The Mobility House North America has unveiled Cascade EV Aggregator, a vehicle-grid integration platform designed to aggregate electric vehicle charging and discharging assets into coordinated energy resources for utilities.

Cascade EV Aggregator is presented as a utility-facing platform capable of managing electric vehicle loads across a wide range of charger and vehicle types, from residential chargers to fleet depots and electric school bus operations. The Mobility House North America states that the technology is designed to operate across the United States and Canada in collaboration with electric utility partners.

The company reports that Cascade is already being used to enable V2G participation for electric school bus fleets deployed in California, Massachusetts, and New York.

The Mobility House provides smart charging services in New York and Amsterdam, and in February 2025 entered a commercial partnership with Schneider Electric aiming to develop and implement advanced solutions for the deployment of electric vehicle (EV) fleet charging infrastructure worldwide.
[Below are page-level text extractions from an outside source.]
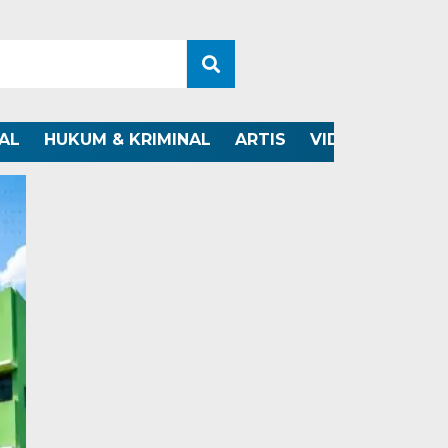
AL
HUKUM & KRIMINAL
ARTIS
VIDEO
OTOMO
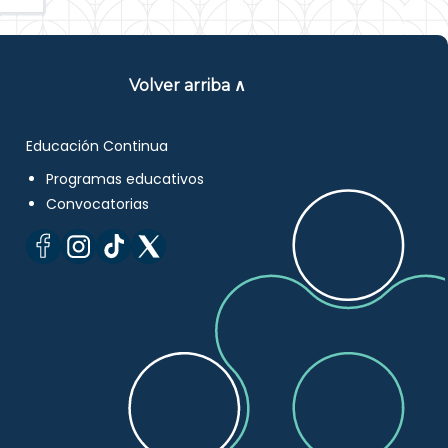
Volver arriba ∧
Educación Continua
Programas educativos
Convocatorias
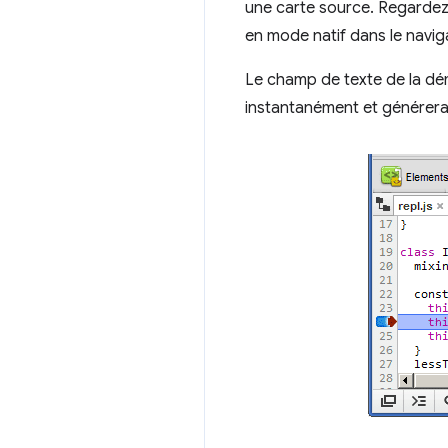
une carte source. Regarde
en mode natif dans le naviga
Le champ de texte de la dé
instantanément et générera 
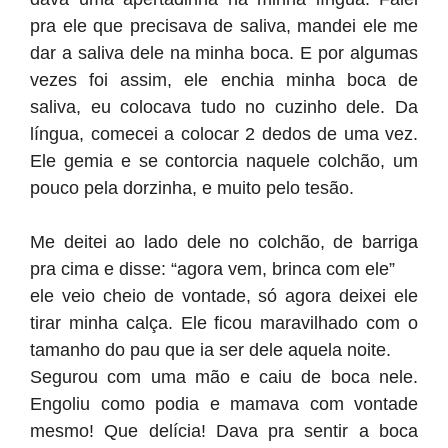
pra ele que precisava de saliva, mandei ele me
dar a saliva dele na minha boca. E por algumas
vezes foi assim, ele enchia minha boca de
saliva, eu colocava tudo no cuzinho dele. Da
língua, comecei a colocar 2 dedos de uma vez.
Ele gemia e se contorcia naquele colchão, um
pouco pela dorzinha, e muito pelo tesão.
Me deitei ao lado dele no colchão, de barriga
pra cima e disse: “agora vem, brinca com ele”
ele veio cheio de vontade, só agora deixei ele
tirar minha calça. Ele ficou maravilhado com o
tamanho do pau que ia ser dele aquela noite.
Segurou com uma mão e caiu de boca nele.
Engoliu como podia e mamava com vontade
mesmo! Que delícia! Dava pra sentir a boca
The Mobility House launches Cascade EV Aggregator

The platform aggregates flexibility from multiple charge management systems and individual chargers distributed across a utility service area. Cascade can interface with existing fleet charge management systems, including The Mobility House’s ChargePilot, which continues to manage site-level charging optimization for fleet operators. Cascade operates above these systems, coordinating thousands of assets simultaneously to create a single aggregated resource for the grid.

The platform supports both unidirectional smart charging (V1G) and bidirectional vehicle-to-grid (V2G) operation, enabling electric vehicles to function either as flexible loads or as distributed energy storage capable of exporting power to the grid.
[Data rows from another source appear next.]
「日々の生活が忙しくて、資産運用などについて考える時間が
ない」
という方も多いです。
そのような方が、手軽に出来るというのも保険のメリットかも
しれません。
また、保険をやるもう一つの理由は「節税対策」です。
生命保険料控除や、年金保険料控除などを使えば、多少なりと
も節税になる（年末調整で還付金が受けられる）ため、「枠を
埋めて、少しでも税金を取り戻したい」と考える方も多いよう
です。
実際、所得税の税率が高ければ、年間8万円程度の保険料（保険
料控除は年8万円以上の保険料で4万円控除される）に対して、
According to The Mobility House North America, Cascade EV Aggregator can deliver grid services including demand response, dynamic rate optimization, load shifting, and grid constraint management. The platform receives real-time signals from utilities or market programs and translates them into individualized charging plans aligned with vehicle mobility requirements. The resulting aggregated response is delivered as load reduction or energy export at the grid level.
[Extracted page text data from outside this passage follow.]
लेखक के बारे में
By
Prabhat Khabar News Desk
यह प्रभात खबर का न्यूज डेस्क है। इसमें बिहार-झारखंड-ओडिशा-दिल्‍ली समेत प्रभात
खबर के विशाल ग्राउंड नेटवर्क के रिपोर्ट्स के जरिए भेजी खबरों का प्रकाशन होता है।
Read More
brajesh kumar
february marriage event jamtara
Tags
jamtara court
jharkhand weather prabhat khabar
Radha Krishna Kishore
Managing EVs load and storage capacity

The Mobility House North America references a BloombergNEF forecast estimating that electric vehicle battery capacity on U.S. roads could reach around 4 TWh within the next decade. BloombergNEF identifies this capacity as a large potential distributed energy resource when aggregated and optimized. Cascade EV Aggregator is positioned by the company as a tool to manage this growing volume of electric vehicle load and storage capacity within utility distribution networks.

“Electric vehicle batteries can play a substantial role in meeting the tremendous challenge of load growth on the electrical grid. The Mobility House is committed to developing the technology that harmonizes EV charging with reliable grid operations.” says Greg Hintler, CEO of The Mobility House North America.

“The electric school buses in our fleet work hard every day to get students to school safely. And now as a part of The Mobility House’s Cascade Aggregator they can earn revenue for the district supporting the energy grid while they are parked at the depot.” adds Ernest Epley, Transportation Director at Fremont Unified School District.

“Cascade provides a critical aggregation layer and optimization that coordinates charging activities to enable EVs to participate in virtual power plants. This is a powerful tool that enables vehicles to deliver flexibility to the grid at scale, making homes and businesses more energy and financially resilient.” concludes Russell Vare, VP of VGI, The Mobility House North America.